The breeding process seemed downright bizarre to me as an outsider of the horse industry. During the breeding season, which lasts from February to around the end of June, the stallions at Jonabell will breed with multiple mares per day at three designated times: 7:30 a.m., 1:30 p.m., and 6:30 p.m. One stallion on the farm isn't there for breeding, but to act as a "teaser stallion." Before a mare is brought into the breeding shed, she's held in a nearby stall that shares a window with an adjacent stall. The teaser stallion will poke his head through the window, and if everything goes according to plan, the mare will signal that she's ready to breed by peeing, turning her butt toward him, and lifting her tail. Then she's brought in to breed with the actual breeding stallion. About eight people are in the room during the breeding process, all wearing helmets. They put soft boots onto the mare's back feet in case she kicks. "We try and make this process as safe as possible because at the end of the day, you are dealing with a 1,500-pound stallion and a 1,000-pound mare — probably a little bit heavier because they're usually pretty fat," the tour guide told us. The breeding itself only takes a few minutes. As the stallion dismounts, the veterinarian will catch a sample of his sperm and test it to make sure it's good sperm. If not, the mare will come back and they'll try again. Godolphin stallions have a 90% success rate of getting mares pregnant. Jonabell Farm is home to Medaglia d'Oro, one of the most expensive breeding stallions in the world. It costs $200,000 to breed a mare with him.
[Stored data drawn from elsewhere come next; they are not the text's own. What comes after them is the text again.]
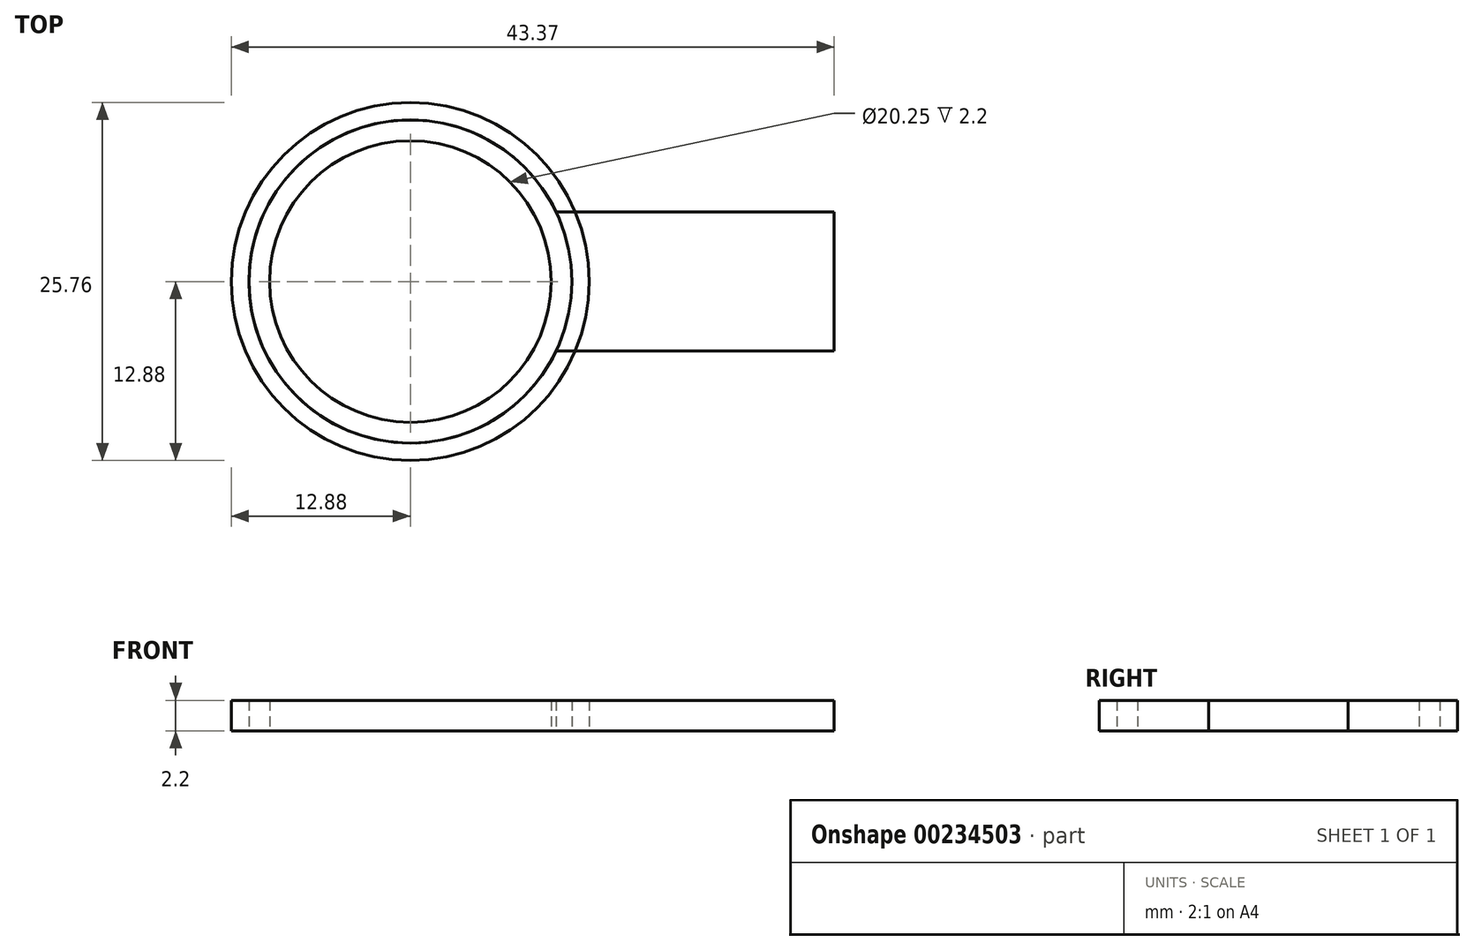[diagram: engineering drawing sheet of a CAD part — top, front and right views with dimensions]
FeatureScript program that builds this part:
annotation { "Feature Type Name" : "Feature", "Feature Type Description" : "" }
export const myFeature = defineFeature(function(context is Context, id is Id, definition is map)
    precondition{}
    {
        {
            var Q0;
            Q0=qCreatedBy(makeId("Top.planeOp"),FACE);
            var sketch = newSketch(context, id + "F0", { "sketchPlane" : qUnion([Q0])});
            skCircle(sketch, "E0", {"center": v(0, 0) * mm, "radius": 12.88 * mm});
            skSolve(sketch);
        }
        {
            var Q0;
            Q0 = qSketchRegion(id + "F0", true);
            extrude(context, id + "F1", {"entities" : qUnion([Q0]), "depth" : 2.2 * mm});
        }
        {
            var Q0;
            Q0=qCreatedBy(makeId("Top.planeOp"),FACE);
            var sketch = newSketch(context, id + "F2", { "sketchPlane" : qUnion([Q0])});
            skCircle(sketch, "E1", {"center": v(0, 0) * mm, "radius": 11.62 * mm});
            skSolve(sketch);
        }
        {
            var Q0;
            Q0 = qSketchRegion(id + "F2", true);
            extrude(context, id + "F3", {"entities" : qUnion([Q0]), "depth" : 2.2 * mm});
        }
        {
            var Q0;
            Q0=qCreatedBy(makeId("Top.planeOp"),FACE);
            var sketch = newSketch(context, id + "F4", { "sketchPlane" : qUnion([Q0])});
            skArc(sketch, "E2", {"start": v(10.5, 5) * mm, "mid": v(-11.63, 0) * mm, "end": v(10.5, -5) * mm});
            skLineSegment(sketch, "E3.bottom", {"start": v(10.5, 5) * mm, "end": v(30.5, 5) * mm});
            skLineSegment(sketch, "E3.top", {"start": v(10.5, -5) * mm, "end": v(30.5, -5) * mm});
            skLineSegment(sketch, "E3.right", {"start": v(30.5, 5) * mm, "end": v(30.5, -5) * mm});
            skCircle(sketch, "E4.0", {"center": v(0, 0) * mm, "radius": 10.13 * mm});
            skSolve(sketch);
        }
        {
            var Q0;
            Q0 = qSketchRegion(id + "F4", true);
            extrude(context, id + "F5", {"entities" : qUnion([Q0]), "depth" : 2.2 * mm});
        }
    });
His stud fee is $200,000, meaning he could rake in millions in a single breeding season. That's more than eight times more than the average stud fee in North America, which is about $24,000. My tour of Jonabell Farm couldn't have been more different from my visit to one of Kentucky's most prestigious horse farms: Claiborne Farm, a 3,000-acre, 109-year-old farm that's been visited by Queen Elizabeth II — twice. Legendary racehorses Secretariat and Seabiscuit both lived at the farm, and 2013 Derby winner Orb currently resides there. While I was impressed by how Claiborne pampered their horses, after I toured Jonabell Farm, I realized Sheikh Mohammed's farm was on a whole other level. From the high-security entrance to the barns with skylights, it was clear the Sheikh of Dubai spares no expense on his precious horses.